The maple tree seed spins because it interacts with the air. The air flows around it in a highly complex, non-static, non-rigid way. If you dropped the seed in a vacuum with no initial spin, it would not spin. To use the action principle, you would have to model all the possible ways (possible mathematically, not necessarily physically) that the air can flow around it - this is the action - then minimize your expression to get the actual physical air flow - this is the least action. It's simple in concept, but would be difficult in practice to use a least action approach quantitatively to solve for fluid flow. If I remember right, the least action approach is useful in practice if there are very few degrees of freedom in the system (a bead on a hoop, a weight on a plane, etc.). For a fluid, each molecule is somewhat free, so your system would have a huge number of degrees of freedom.

If you want to try to conceptualize the least action principle for a twirling maple seed, you could say that its twirling leads to the least amount of drag and least amount of air turbulence, because the air encounters its knife edge when it twirls instead of it's broad face.
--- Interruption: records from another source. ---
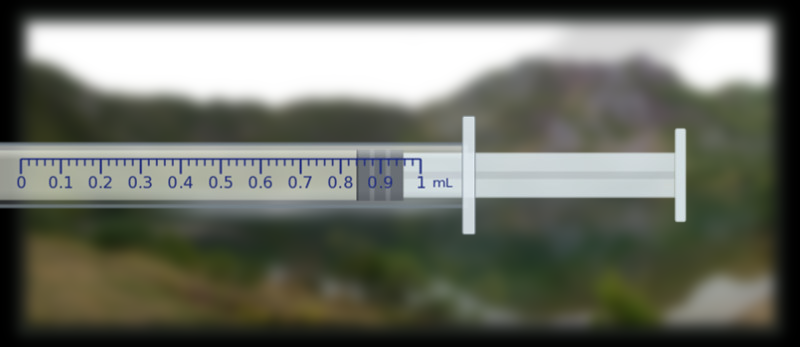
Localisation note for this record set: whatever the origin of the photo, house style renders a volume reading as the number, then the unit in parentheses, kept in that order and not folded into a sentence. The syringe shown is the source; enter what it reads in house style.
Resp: 0.84 (mL)
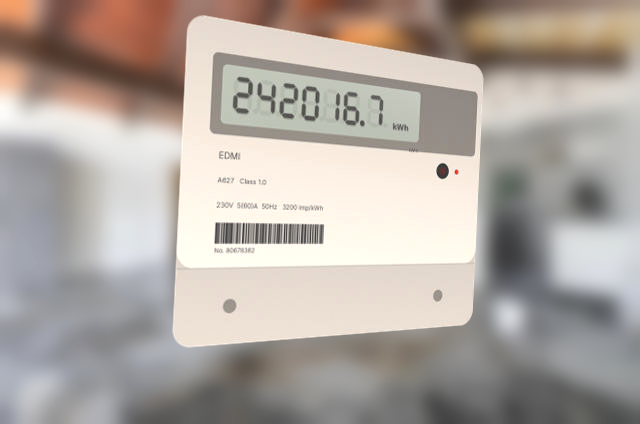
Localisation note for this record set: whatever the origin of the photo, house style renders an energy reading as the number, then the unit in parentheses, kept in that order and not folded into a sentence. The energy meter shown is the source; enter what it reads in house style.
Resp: 242016.7 (kWh)
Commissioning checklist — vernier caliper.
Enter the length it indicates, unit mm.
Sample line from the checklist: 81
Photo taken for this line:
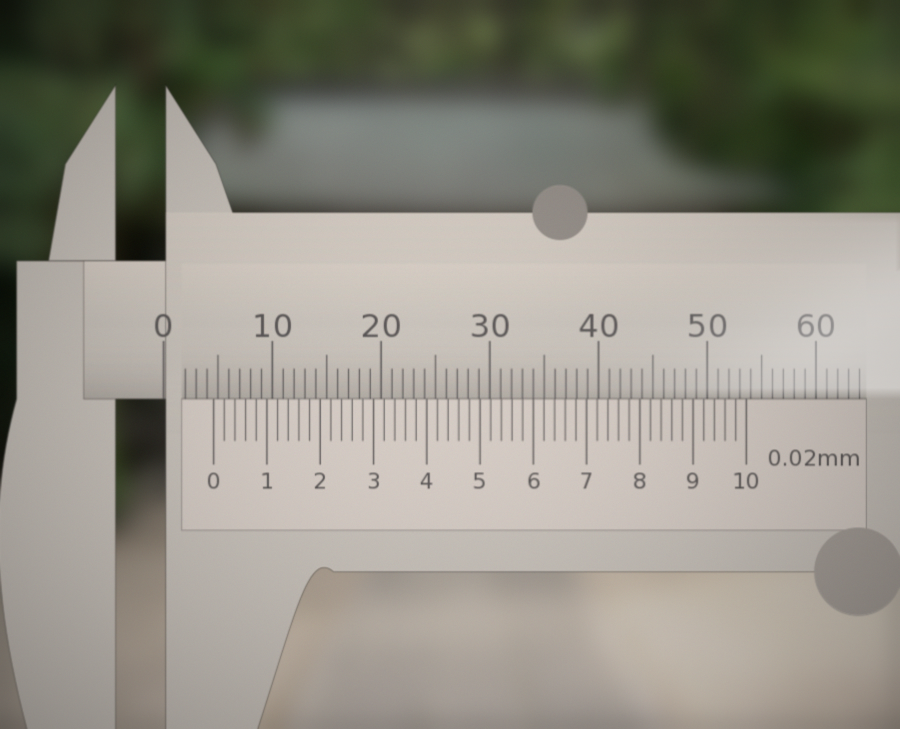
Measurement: 4.6
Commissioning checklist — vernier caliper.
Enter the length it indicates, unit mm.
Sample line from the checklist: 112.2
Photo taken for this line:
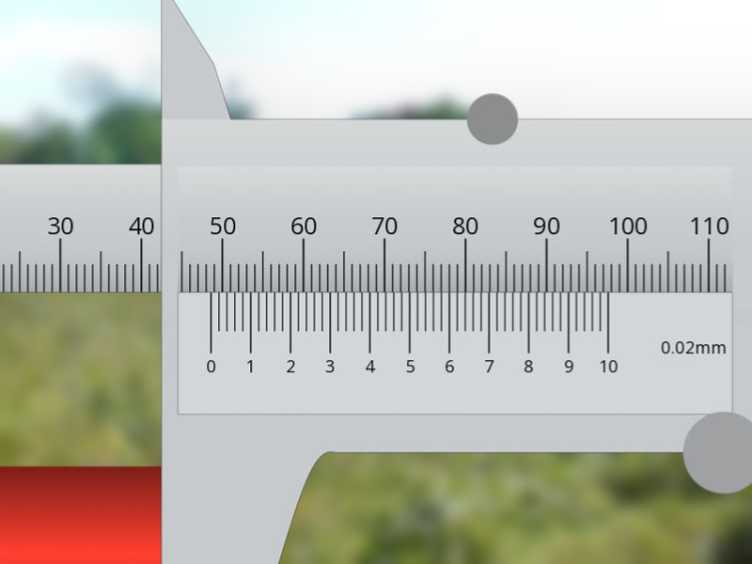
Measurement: 48.6
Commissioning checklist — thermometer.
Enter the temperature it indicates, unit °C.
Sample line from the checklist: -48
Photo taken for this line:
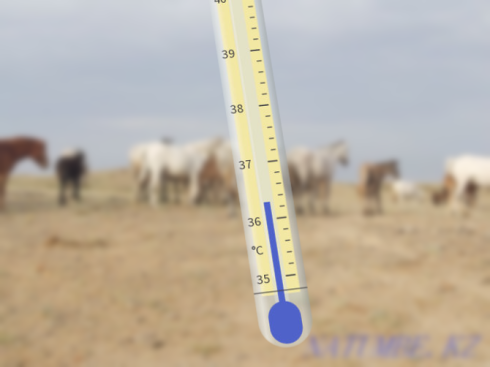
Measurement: 36.3
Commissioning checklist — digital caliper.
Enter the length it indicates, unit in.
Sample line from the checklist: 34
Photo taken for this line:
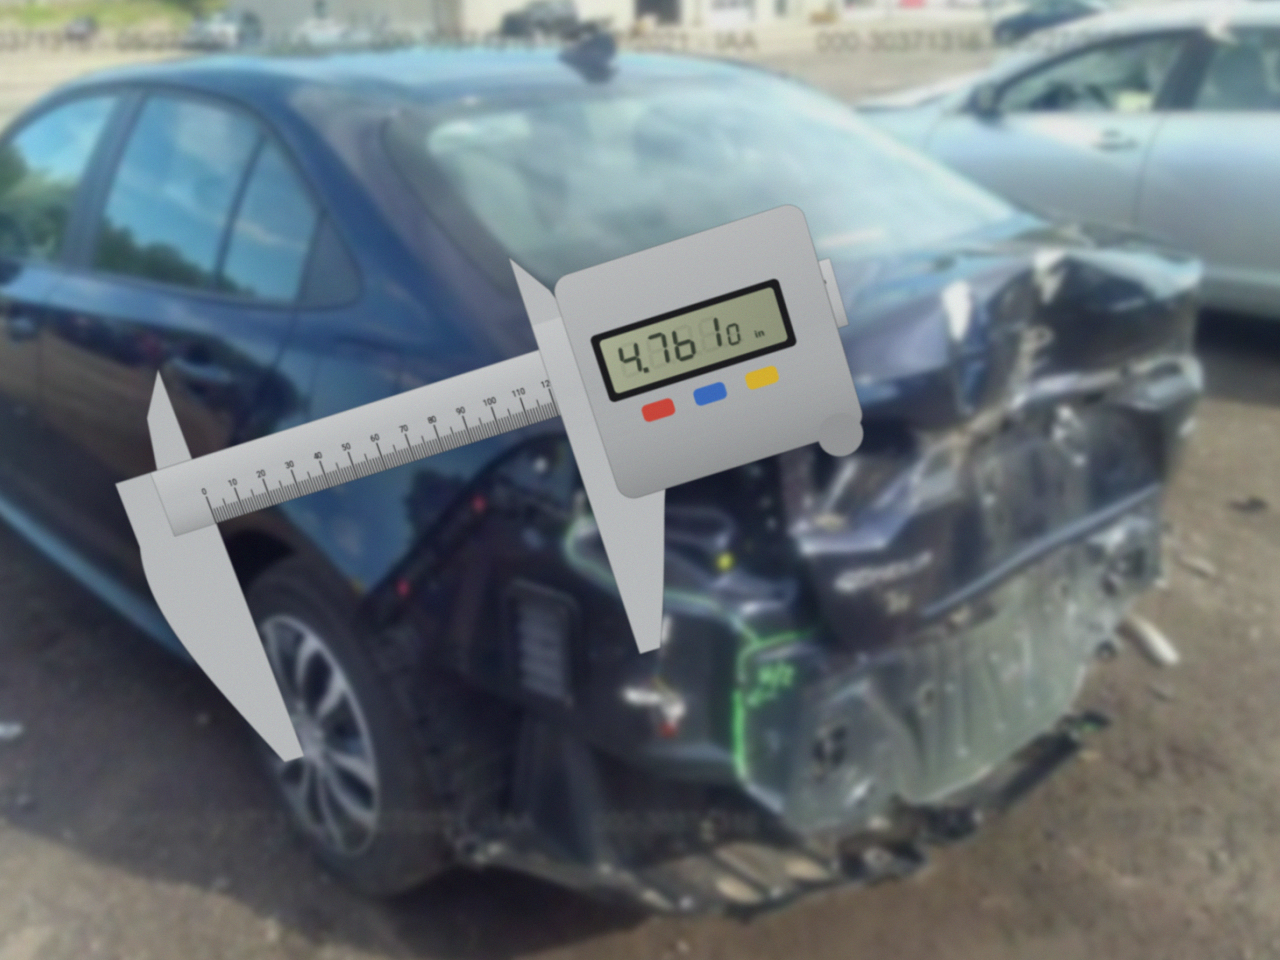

This similar to a simple paper airplane. If you simply drop a paper airplane, it will not fall straight down, but instead will glide at an angle, in the direction where the drag is minimized.
 
I think what he is pointing to is that the seed falls, then surges upward, then floats or maintains its elevation... as if the seed's airfoil suddenly gets a better grip on the air, speeds up its rotation, then somehow "overspins" to lift the seed...
 
That floating at the very end of the video must be a very subtle effect or be just the camera getting bumped. I have watched a lot of real maple seeds fall in my life time and I have never seen one stop falling suddenly.
 
chrisbaird said:
That floating at the very end of the video must be a very subtle effect or be just the camera getting bumped. I have watched a lot of real maple seeds fall in my life time and I have never seen one stop falling suddenly.

I think what happens at the end of the video is the seed lands on a table that can't be seen.

Thanks for help in understanding this!